* _Task goal_:
Every record below must be retyped exactly, with the pictures left out.

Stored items
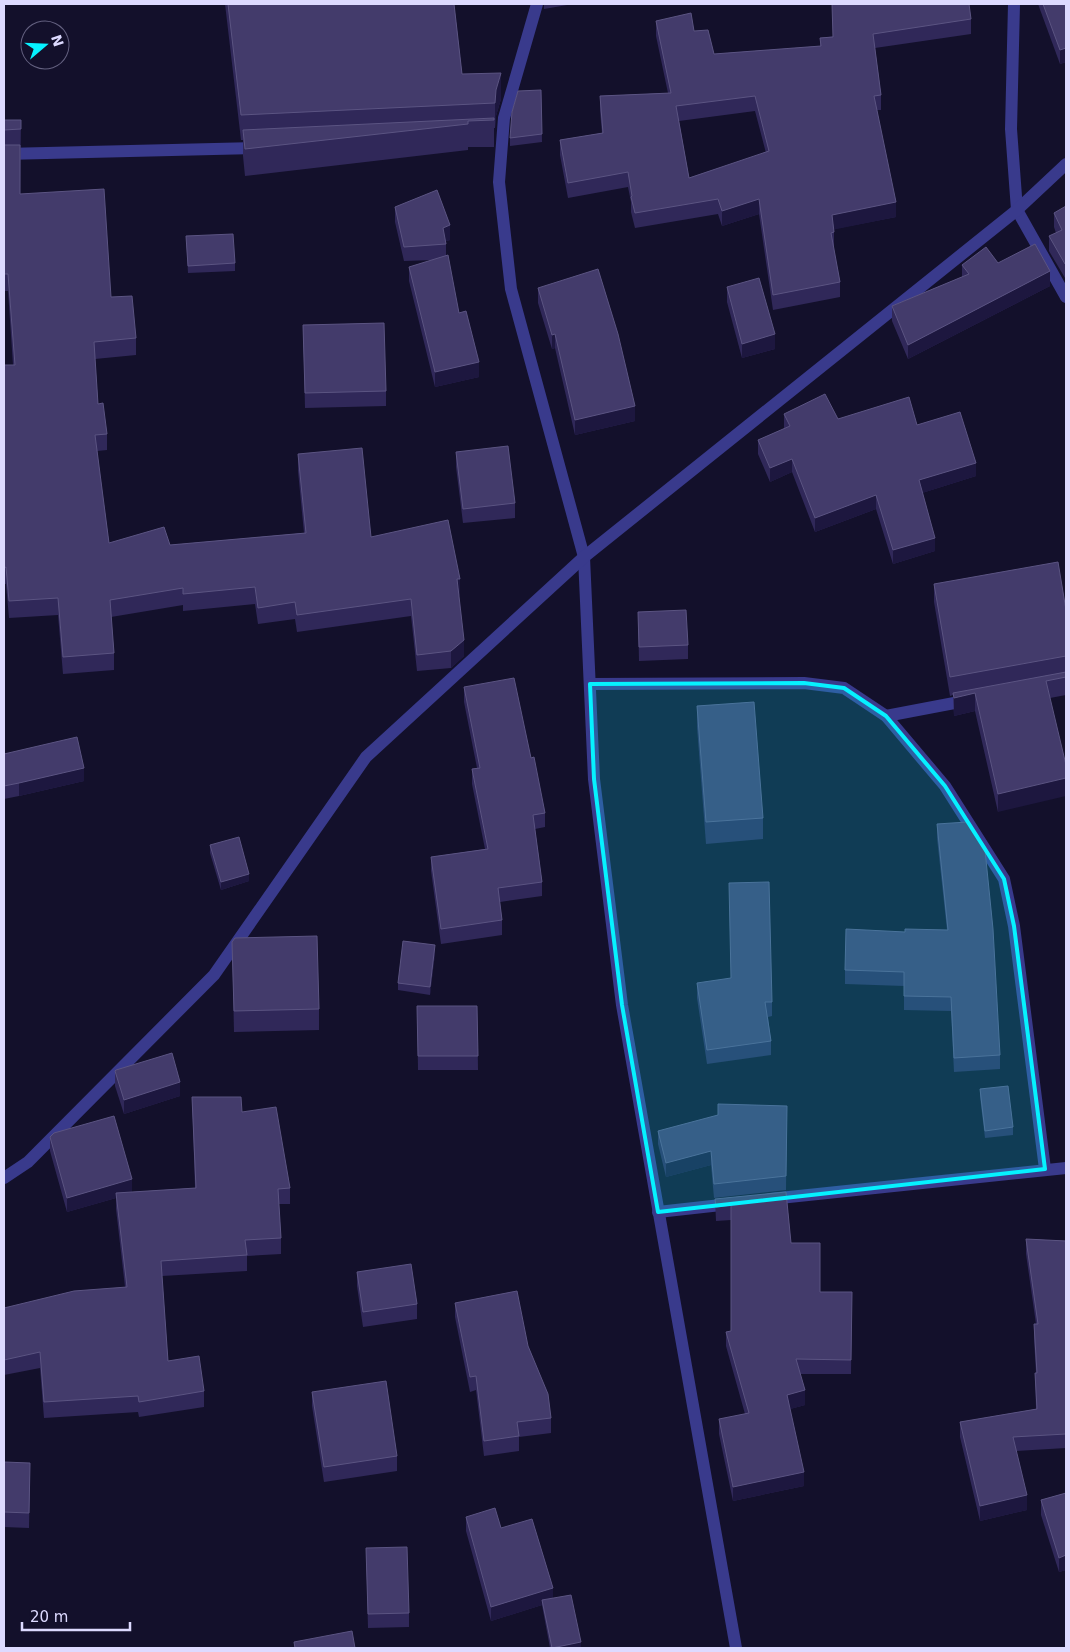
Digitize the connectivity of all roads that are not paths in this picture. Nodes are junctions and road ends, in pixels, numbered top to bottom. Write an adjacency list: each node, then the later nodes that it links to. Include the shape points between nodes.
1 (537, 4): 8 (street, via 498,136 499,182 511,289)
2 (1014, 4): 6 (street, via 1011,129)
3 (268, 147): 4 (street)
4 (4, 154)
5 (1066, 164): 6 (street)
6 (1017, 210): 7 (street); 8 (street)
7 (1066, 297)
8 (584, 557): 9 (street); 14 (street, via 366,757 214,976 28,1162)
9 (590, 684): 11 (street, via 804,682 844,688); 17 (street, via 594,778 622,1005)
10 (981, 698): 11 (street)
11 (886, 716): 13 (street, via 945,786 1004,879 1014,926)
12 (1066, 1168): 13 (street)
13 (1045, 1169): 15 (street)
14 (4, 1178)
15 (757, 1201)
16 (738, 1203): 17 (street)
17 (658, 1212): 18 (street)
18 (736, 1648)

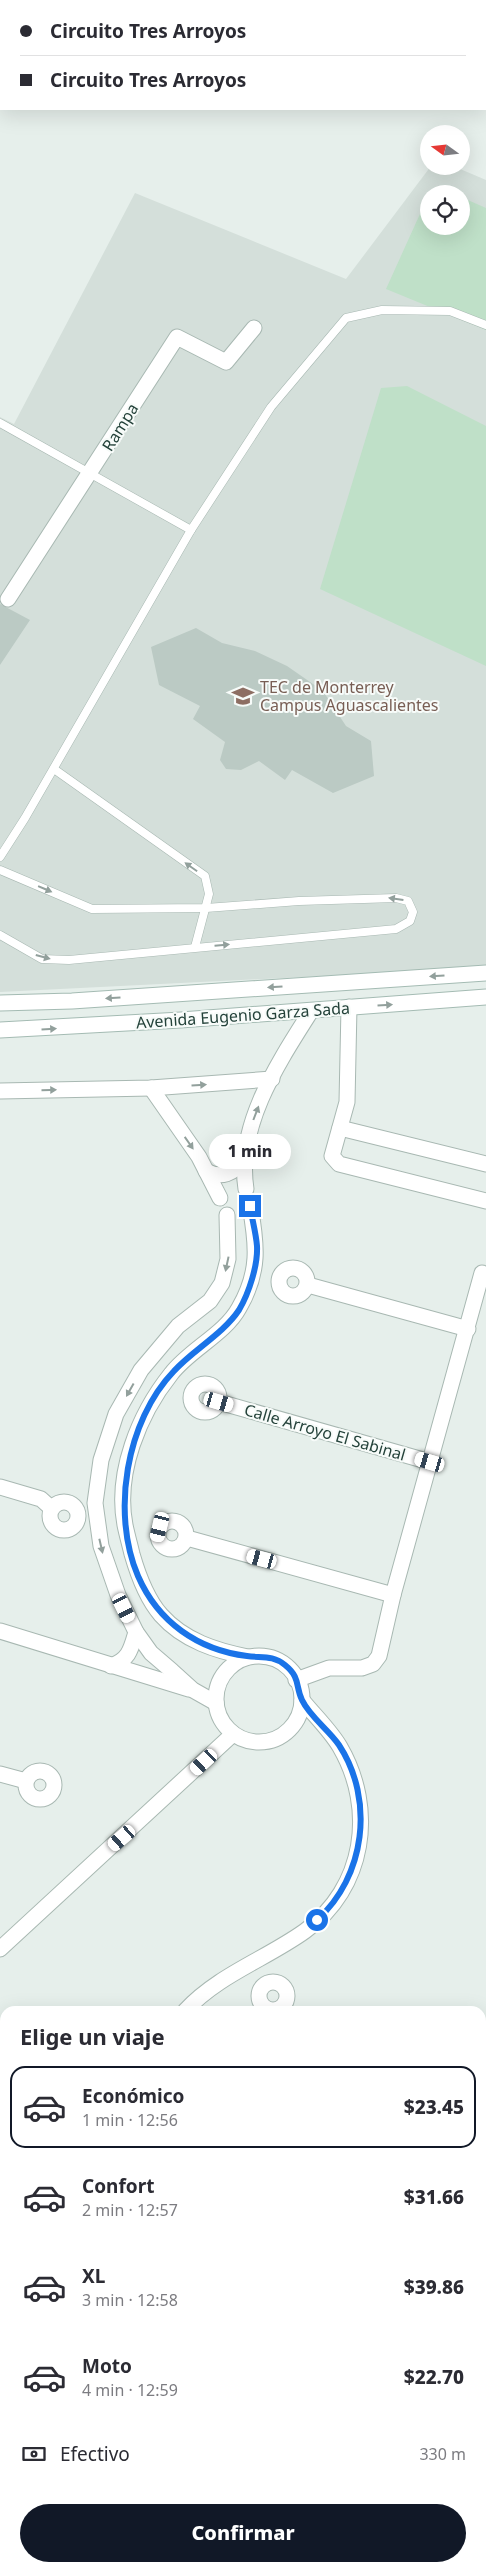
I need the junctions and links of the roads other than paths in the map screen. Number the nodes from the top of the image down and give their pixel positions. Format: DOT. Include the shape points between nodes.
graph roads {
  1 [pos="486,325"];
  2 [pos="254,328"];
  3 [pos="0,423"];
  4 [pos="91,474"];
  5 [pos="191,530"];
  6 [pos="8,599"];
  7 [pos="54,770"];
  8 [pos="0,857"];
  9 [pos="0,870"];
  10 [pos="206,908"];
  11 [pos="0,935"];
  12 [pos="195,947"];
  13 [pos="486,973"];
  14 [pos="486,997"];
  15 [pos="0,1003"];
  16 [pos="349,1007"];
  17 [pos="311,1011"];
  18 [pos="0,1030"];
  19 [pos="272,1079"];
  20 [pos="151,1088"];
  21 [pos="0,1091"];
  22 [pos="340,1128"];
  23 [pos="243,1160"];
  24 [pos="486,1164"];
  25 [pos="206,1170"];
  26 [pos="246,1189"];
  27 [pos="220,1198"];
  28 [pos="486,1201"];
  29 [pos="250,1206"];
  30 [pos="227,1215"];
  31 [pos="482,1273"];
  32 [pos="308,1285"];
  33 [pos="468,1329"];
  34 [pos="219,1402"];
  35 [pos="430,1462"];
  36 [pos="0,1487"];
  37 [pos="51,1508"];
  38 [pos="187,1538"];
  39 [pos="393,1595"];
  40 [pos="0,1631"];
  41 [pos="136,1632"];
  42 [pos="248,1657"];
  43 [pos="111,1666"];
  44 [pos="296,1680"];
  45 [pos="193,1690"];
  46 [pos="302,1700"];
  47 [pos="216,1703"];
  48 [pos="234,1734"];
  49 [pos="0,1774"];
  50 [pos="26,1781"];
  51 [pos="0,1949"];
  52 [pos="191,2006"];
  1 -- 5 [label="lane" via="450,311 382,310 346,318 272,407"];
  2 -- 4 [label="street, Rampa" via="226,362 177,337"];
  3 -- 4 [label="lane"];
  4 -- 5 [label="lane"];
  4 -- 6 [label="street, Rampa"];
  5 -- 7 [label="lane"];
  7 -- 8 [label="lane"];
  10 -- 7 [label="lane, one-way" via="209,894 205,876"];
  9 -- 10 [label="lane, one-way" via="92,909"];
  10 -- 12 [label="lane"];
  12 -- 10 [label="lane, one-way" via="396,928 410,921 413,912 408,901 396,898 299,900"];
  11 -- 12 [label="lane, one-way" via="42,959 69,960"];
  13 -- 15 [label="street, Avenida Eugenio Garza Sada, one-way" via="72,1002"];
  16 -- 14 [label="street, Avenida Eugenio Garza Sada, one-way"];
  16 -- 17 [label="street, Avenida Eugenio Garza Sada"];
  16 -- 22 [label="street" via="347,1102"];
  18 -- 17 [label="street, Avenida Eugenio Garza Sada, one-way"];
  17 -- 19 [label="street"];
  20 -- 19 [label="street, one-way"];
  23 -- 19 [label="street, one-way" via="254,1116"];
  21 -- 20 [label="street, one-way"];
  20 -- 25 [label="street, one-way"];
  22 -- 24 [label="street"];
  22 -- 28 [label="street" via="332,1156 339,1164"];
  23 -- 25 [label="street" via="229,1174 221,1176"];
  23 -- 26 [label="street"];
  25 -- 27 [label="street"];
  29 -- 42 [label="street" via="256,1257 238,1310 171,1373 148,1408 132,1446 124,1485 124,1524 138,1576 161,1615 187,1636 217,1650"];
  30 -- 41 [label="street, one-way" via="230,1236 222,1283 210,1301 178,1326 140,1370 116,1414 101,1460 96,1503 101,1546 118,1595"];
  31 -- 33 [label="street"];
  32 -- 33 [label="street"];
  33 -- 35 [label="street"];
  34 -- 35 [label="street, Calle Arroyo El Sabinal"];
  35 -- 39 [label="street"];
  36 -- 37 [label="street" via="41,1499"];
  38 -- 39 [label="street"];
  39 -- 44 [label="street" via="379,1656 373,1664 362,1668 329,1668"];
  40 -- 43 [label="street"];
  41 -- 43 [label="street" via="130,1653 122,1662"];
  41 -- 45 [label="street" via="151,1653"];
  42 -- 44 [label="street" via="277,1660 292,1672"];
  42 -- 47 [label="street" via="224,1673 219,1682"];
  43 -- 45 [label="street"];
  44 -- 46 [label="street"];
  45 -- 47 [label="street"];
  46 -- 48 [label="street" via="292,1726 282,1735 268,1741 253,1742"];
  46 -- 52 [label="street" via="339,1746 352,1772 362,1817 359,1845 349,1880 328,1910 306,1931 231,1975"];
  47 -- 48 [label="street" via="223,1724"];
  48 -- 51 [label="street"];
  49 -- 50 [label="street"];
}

* _Answer box_:
Digitize the connectivity of all roads that are not paths in this picture. Nodes are junctions and road ends, in pixels, numbered top to bottom. Write an adjacency list: each node, then the later nodes that it links to. Include the shape points between nodes.
1 (537, 4): 8 (street, via 498,136 499,182 511,289)
2 (1014, 4): 6 (street, via 1011,129)
3 (268, 147): 4 (street)
4 (4, 154)
5 (1066, 164): 6 (street)
6 (1017, 210): 7 (street); 8 (street)
7 (1066, 297)
8 (584, 557): 9 (street); 14 (street, via 366,757 214,976 28,1162)
9 (590, 684): 11 (street, via 804,682 844,688); 17 (street, via 594,778 622,1005)
10 (981, 698): 11 (street)
11 (886, 716): 13 (street, via 945,786 1004,879 1014,926)
12 (1066, 1168): 13 (street)
13 (1045, 1169): 15 (street)
14 (4, 1178)
15 (757, 1201)
16 (738, 1203): 17 (street)
17 (658, 1212): 18 (street)
18 (736, 1648)

I need the junctions and links of the roads other than paths in the map screen. Number the nodes from the top of the image down and give their pixel positions. Format: DOT. Include the shape points between nodes.
graph roads {
  1 [pos="486,325"];
  2 [pos="254,328"];
  3 [pos="0,423"];
  4 [pos="91,474"];
  5 [pos="191,530"];
  6 [pos="8,599"];
  7 [pos="54,770"];
  8 [pos="0,857"];
  9 [pos="0,870"];
  10 [pos="206,908"];
  11 [pos="0,935"];
  12 [pos="195,947"];
  13 [pos="486,973"];
  14 [pos="486,997"];
  15 [pos="0,1003"];
  16 [pos="349,1007"];
  17 [pos="311,1011"];
  18 [pos="0,1030"];
  19 [pos="272,1079"];
  20 [pos="151,1088"];
  21 [pos="0,1091"];
  22 [pos="340,1128"];
  23 [pos="243,1160"];
  24 [pos="486,1164"];
  25 [pos="206,1170"];
  26 [pos="246,1189"];
  27 [pos="220,1198"];
  28 [pos="486,1201"];
  29 [pos="250,1206"];
  30 [pos="227,1215"];
  31 [pos="482,1273"];
  32 [pos="308,1285"];
  33 [pos="468,1329"];
  34 [pos="219,1402"];
  35 [pos="430,1462"];
  36 [pos="0,1487"];
  37 [pos="51,1508"];
  38 [pos="187,1538"];
  39 [pos="393,1595"];
  40 [pos="0,1631"];
  41 [pos="136,1632"];
  42 [pos="248,1657"];
  43 [pos="111,1666"];
  44 [pos="296,1680"];
  45 [pos="193,1690"];
  46 [pos="302,1700"];
  47 [pos="216,1703"];
  48 [pos="234,1734"];
  49 [pos="0,1774"];
  50 [pos="26,1781"];
  51 [pos="0,1949"];
  52 [pos="191,2006"];
  1 -- 5 [label="lane" via="450,311 382,310 346,318 272,407"];
  2 -- 4 [label="street, Rampa" via="226,362 177,337"];
  3 -- 4 [label="lane"];
  4 -- 5 [label="lane"];
  4 -- 6 [label="street, Rampa"];
  5 -- 7 [label="lane"];
  7 -- 8 [label="lane"];
  10 -- 7 [label="lane, one-way" via="209,894 205,876"];
  9 -- 10 [label="lane, one-way" via="92,909"];
  10 -- 12 [label="lane"];
  12 -- 10 [label="lane, one-way" via="396,928 410,921 413,912 408,901 396,898 299,900"];
  11 -- 12 [label="lane, one-way" via="42,959 69,960"];
  13 -- 15 [label="street, Avenida Eugenio Garza Sada, one-way" via="72,1002"];
  16 -- 14 [label="street, Avenida Eugenio Garza Sada, one-way"];
  16 -- 17 [label="street, Avenida Eugenio Garza Sada"];
  16 -- 22 [label="street" via="347,1102"];
  18 -- 17 [label="street, Avenida Eugenio Garza Sada, one-way"];
  17 -- 19 [label="street"];
  20 -- 19 [label="street, one-way"];
  23 -- 19 [label="street, one-way" via="254,1116"];
  21 -- 20 [label="street, one-way"];
  20 -- 25 [label="street, one-way"];
  22 -- 24 [label="street"];
  22 -- 28 [label="street" via="332,1156 339,1164"];
  23 -- 25 [label="street" via="229,1174 221,1176"];
  23 -- 26 [label="street"];
  25 -- 27 [label="street"];
  29 -- 42 [label="street" via="256,1257 238,1310 171,1373 148,1408 132,1446 124,1485 124,1524 138,1576 161,1615 187,1636 217,1650"];
  30 -- 41 [label="street, one-way" via="230,1236 222,1283 210,1301 178,1326 140,1370 116,1414 101,1460 96,1503 101,1546 118,1595"];
  31 -- 33 [label="street"];
  32 -- 33 [label="street"];
  33 -- 35 [label="street"];
  34 -- 35 [label="street, Calle Arroyo El Sabinal"];
  35 -- 39 [label="street"];
  36 -- 37 [label="street" via="41,1499"];
  38 -- 39 [label="street"];
  39 -- 44 [label="street" via="379,1656 373,1664 362,1668 329,1668"];
  40 -- 43 [label="street"];
  41 -- 43 [label="street" via="130,1653 122,1662"];
  41 -- 45 [label="street" via="151,1653"];
  42 -- 44 [label="street" via="277,1660 292,1672"];
  42 -- 47 [label="street" via="224,1673 219,1682"];
  43 -- 45 [label="street"];
  44 -- 46 [label="street"];
  45 -- 47 [label="street"];
  46 -- 48 [label="street" via="292,1726 282,1735 268,1741 253,1742"];
  46 -- 52 [label="street" via="339,1746 352,1772 362,1817 359,1845 349,1880 328,1910 306,1931 231,1975"];
  47 -- 48 [label="street" via="223,1724"];
  48 -- 51 [label="street"];
  49 -- 50 [label="street"];
}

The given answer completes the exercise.